Selected excerpt below:

Today’s Morning Ritual (Reality in M/s)

How The Morning Is Currently Supposed To Go

8:13 AM.

I bolt upright from a series of strange nightmares to the sound of the doorbell.

The doorbell part is unusual, though just the other day, there to see me startle awake to the sound of my 8:15 alarm clock, Mistress asked me, “Do you do this every morning?”

A lot of them, I guess.

The doorbell part sinks in.

By protocol, I’m generally supposed to be the one to answer the door, though sometimes Mistress jumps on it. However, I’m still leashed for the night, and will be, if routine prevails, for another four minutes. Predicament protocol.

But then I realize something else—we’re having a new washer and dryer delivered and installed today. It was a major enough purchase that Mistress handled it herself, and in doing so, picked the delivery date. But she picked it before I had sent her my calendar as part of my review for that week, and picked a day packed for me with a critical doctor’s appointment and a board meeting for an organization I serve. Rather than reschedule, she’d agreed to handle the delivery. And they’re seriously early.

I hear Mistress letting the delivery people in, and shut my normal 8:15 alarm. I jot down the basics of my disturbing dreams in my dream journal, which is a part of my full journal that’s shared with Mistress as part of that weekly review. I feel groggy; several of my chronic issues are flaring up, various minor issues. I’m never great at routine changes, but I feel especially underequipped right now.

I hear Mistress heading upstairs, maybe only a minute late for her usual 8:17. I scramble into the proper position, and she unleashes me as always, but whispers that we can skip the morning maintenance discipline beating, even though the sounds of the workers downstairs removing our old washer and dryer would probably drown out the sounds of the maintenance wand, and it’s not like I make noise, at this point. She also quickly, preemptively offers me the permission to go to the bathroom that I usually ask for afterwards, which I thank her for in the right format, but she quickly leaves.

Thrown off, I exit for the bathroom, almost giving a modified curtsy to no one, and suppose it’s a decent idea to put my uniform on, since I have the feeling our whole first morning ritual is off, and I should maybe have clothes on with the workers in the house.

Mistress reappears, confirming this choice, and as suddenly as they arrived, the workers are done and gone, and I get on with the morning, washing up, so on.

End of Selected excerpt.
Data under study below:

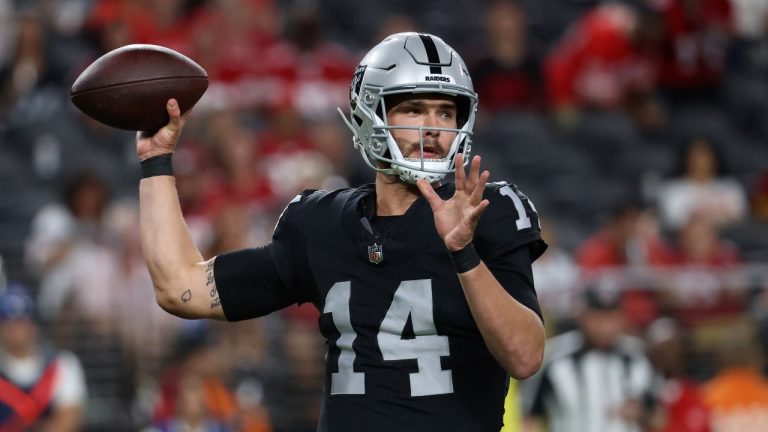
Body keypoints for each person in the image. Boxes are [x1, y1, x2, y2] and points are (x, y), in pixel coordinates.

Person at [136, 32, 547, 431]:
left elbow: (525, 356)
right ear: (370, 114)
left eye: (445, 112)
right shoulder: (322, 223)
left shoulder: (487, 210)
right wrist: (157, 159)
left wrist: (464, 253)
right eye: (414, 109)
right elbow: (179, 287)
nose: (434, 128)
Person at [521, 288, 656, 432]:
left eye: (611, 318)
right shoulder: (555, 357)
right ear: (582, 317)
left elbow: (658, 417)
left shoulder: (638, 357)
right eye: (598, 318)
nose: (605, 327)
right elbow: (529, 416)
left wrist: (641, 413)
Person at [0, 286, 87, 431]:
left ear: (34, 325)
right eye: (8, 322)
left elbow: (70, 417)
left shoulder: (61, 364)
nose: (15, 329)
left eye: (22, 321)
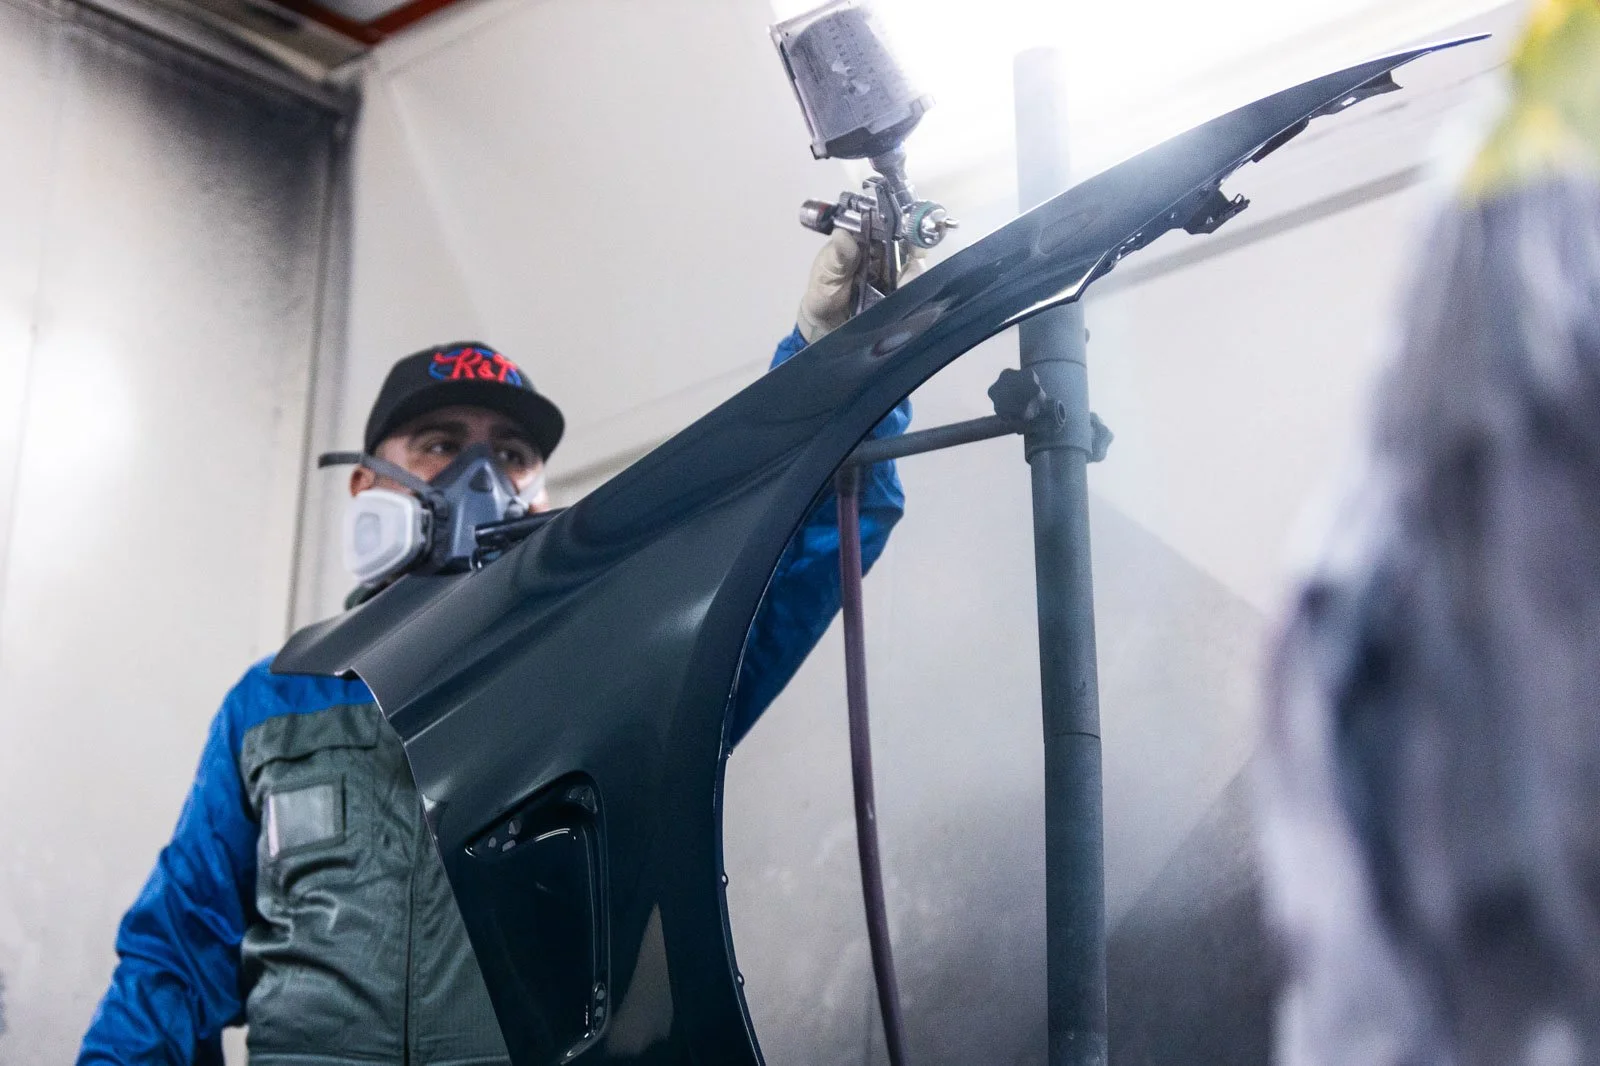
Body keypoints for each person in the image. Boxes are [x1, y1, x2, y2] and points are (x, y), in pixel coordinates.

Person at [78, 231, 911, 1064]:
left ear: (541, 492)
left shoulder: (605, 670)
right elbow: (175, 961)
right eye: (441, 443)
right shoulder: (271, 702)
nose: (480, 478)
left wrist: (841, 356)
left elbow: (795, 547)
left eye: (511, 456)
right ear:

End of Data under study.

**Requirement 1**
Translate the following sentence from the morning ritual account into French: "But then I realize something else—we’re having a new washer and dryer delivered and installed today."
**Requirement 2**
According to the morning ritual account, at what time does the narrator's normal alarm go off?
**Requirement 3**
Extend the morning ritual account, picking up immediately after its final sentence.

**Expected output 1**
Mais je me rends compte alors d'autre chose : on nous livre et on nous installe aujourd'hui un nouveau lave-linge et un nouveau sèche-linge.

**Expected output 2**
8:15 AM.

**Expected output 3**
I come to the movement part of the morning, which is my task for myself, not from Mistress, so I’m free to modify it by my own standards. We skipped the stretching we normally do together in that early ritual, but I can do that on my own. But today, I decide to let go of the biggest part of it—a walk through the neighborhood—because as I was cleaning yesterday, I picked up a pot that, unbeknownst to me, was sitting on a stone trivet which stuck to the bottom of it, and unstuck itself as I was carrying the pot, landing on its side on one of my toes. I have my suspicions the toe might be broken. Mistress pointed out that even if it is, going to, say, urgent care for it will probably be unproductive, since most broken toes heal on their own, and I’m inclined to agree. Still, I don’t want to push it. So I shorten my movement routine. I don’t have to notify Mistress that I’m leaving for my walk, because I’m not.

And so I’m available to see a new voicemail on my phone from my doctor’s office. They need to reschedule my appointment.

I message Mistress a screenshot of the voicemail transcript and, May I call back, please, Mistress?

She grants the needed permission, though her one word message somehow sounds as unenthused by this news as I am.

Thank you, Mistress.

I call them back. The physician called in and won’t be back until next week. Nothing they can do about it, and no sooner availability.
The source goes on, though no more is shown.